:: EXERCISE OBJECTIVE ::
Update the stretch from "Bolger M. Residue and exposure levels of" through "Carrington C, Bolger M. Uncertainty and risk" by replacing "dietary" with "nutritional", and write out only those lines with nothing else changed.

:: EXERCISE DATA ::

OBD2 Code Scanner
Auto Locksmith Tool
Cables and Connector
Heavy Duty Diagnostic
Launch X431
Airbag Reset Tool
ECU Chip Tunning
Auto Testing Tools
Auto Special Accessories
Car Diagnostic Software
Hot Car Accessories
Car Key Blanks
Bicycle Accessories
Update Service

---

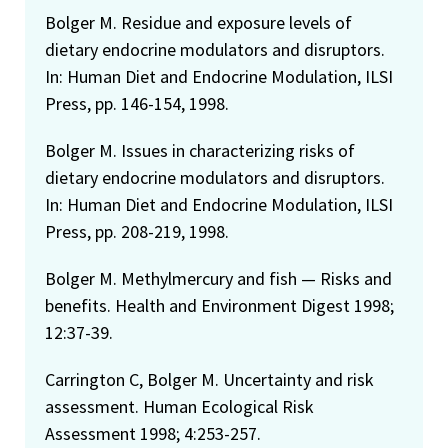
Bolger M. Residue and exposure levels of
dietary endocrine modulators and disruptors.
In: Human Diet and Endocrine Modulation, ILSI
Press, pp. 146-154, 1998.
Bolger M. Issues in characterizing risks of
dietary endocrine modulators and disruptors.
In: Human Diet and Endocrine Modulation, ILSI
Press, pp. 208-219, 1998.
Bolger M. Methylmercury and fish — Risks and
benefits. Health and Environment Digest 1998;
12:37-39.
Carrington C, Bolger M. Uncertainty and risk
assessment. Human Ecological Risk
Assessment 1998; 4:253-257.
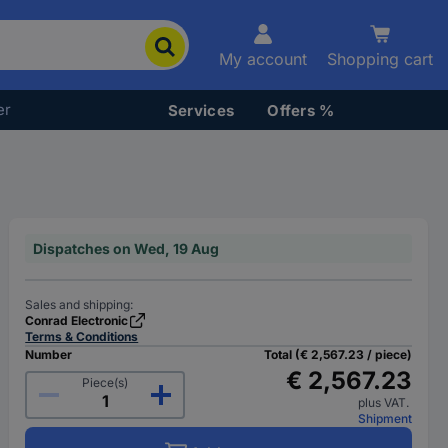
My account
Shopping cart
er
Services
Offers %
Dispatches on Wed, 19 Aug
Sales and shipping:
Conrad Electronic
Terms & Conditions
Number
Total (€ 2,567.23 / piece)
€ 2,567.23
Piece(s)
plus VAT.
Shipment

:: RESULT OF THIS EXERCISE ::
Bolger M. Residue and exposure levels of
nutritional endocrine modulators and disruptors.
In: Human Diet and Endocrine Modulation, ILSI
Press, pp. 146-154, 1998.
Bolger M. Issues in characterizing risks of
nutritional endocrine modulators and disruptors.
In: Human Diet and Endocrine Modulation, ILSI
Press, pp. 208-219, 1998.
Bolger M. Methylmercury and fish — Risks and
benefits. Health and Environment Digest 1998;
12:37-39.
Carrington C, Bolger M. Uncertainty and risk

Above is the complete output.